**Consegna A:**
Rispondi alle seguenti domande sul brano relativo al regolamento di competenza d'ufficio.
(i) Quale legge ha ridisegnato la facoltà di eccezione delle parti riguardo a tutte le questioni di competenza?
(ii) Quale tipo di conflitto di competenza può legittimare la richiesta di regolamento di competenza d'ufficio, e a quale condizione?
(iii) Quale articolo del codice di procedura civile è richiamato per i casi di competenza per territorio inderogabile?
**Consegna B:**
Trascrivi fedelmente la parte del brano compresa tra "Anche dopo la" e "di competenza d'ufficio.", estremi inclusi.

**Brano fornito:**
►

Anche dopo la riforma della l. n. 353/1990, l'intervento novellatore riconducibile alla l. n. 69/2009 (che pure ha ridisegnato la facoltà di eccezione delle parti riguardo a tutte le questioni di competenza, uniformandone il relativo regime) non ha fatto che confermare l'esattezza dell'orientamento favorevole alla sua perdurante vigenza.

4. Ambito di applicazione e presupposti del regolamento di competenza d'ufficio.

Il conflitto di competenza che può legittimare la richiesta di regolamento di competenza d'ufficio è soltanto quello negativo e, peraltro, a condizione che esso sia virtuale, cioè si tratti di un contrasto fra:

a) una valutazione espressa in una decisione declinatoria della competenza per i titoli di competenza per materia e per territorio inderogabile nei casi previsti dall'art. 28 c.p.c. (cui vanno assimilati i casi di c.d. competenza funzionale, nei limiti in cui sono ritenuti configurabili);

b) una valutazione contraria espressa nello stesso atto consistente nell'elevare il conflitto e, quindi, non in una decisione, da parte del giudice davanti al quale la causa è stata riassunta a seguito della decisione declinatoria della competenza e conforme all'indicazione contenuta nella stessa decisione.

◄

**Dati registrati:**
►

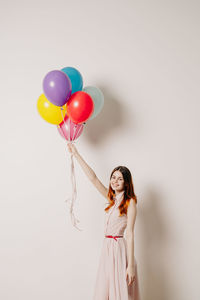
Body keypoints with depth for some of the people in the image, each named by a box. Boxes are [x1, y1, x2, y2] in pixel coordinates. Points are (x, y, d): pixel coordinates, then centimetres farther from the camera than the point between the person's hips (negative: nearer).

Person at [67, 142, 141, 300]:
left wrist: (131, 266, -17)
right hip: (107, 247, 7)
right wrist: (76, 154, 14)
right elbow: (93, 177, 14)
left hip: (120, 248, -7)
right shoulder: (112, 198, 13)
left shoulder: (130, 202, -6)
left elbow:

◄
►

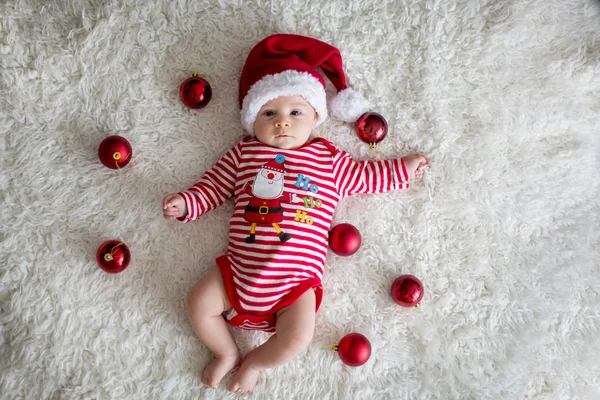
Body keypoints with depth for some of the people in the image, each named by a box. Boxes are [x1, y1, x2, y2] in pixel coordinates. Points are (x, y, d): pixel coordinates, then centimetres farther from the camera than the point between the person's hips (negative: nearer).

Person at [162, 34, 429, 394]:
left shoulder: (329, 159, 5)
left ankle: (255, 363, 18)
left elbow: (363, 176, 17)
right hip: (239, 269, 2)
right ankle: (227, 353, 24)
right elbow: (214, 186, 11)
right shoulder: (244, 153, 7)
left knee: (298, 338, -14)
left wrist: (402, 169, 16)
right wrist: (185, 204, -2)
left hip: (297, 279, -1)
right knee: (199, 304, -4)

◄

**Risposta A:**
(i) La l. n. 69/2009.
(ii) Soltanto il conflitto negativo, a condizione che sia virtuale.
(iii) L'art. 28 c.p.c.

**Risposta B:**
Anche dopo la riforma della l. n. 353/1990, l'intervento novellatore riconducibile alla l. n. 69/2009 (che pure ha ridisegnato la facoltà di eccezione delle parti riguardo a tutte le questioni di competenza, uniformandone il relativo regime) non ha fatto che confermare l'esattezza dell'orientamento favorevole alla sua perdurante vigenza.

4. Ambito di applicazione e presupposti del regolamento di competenza d'ufficio.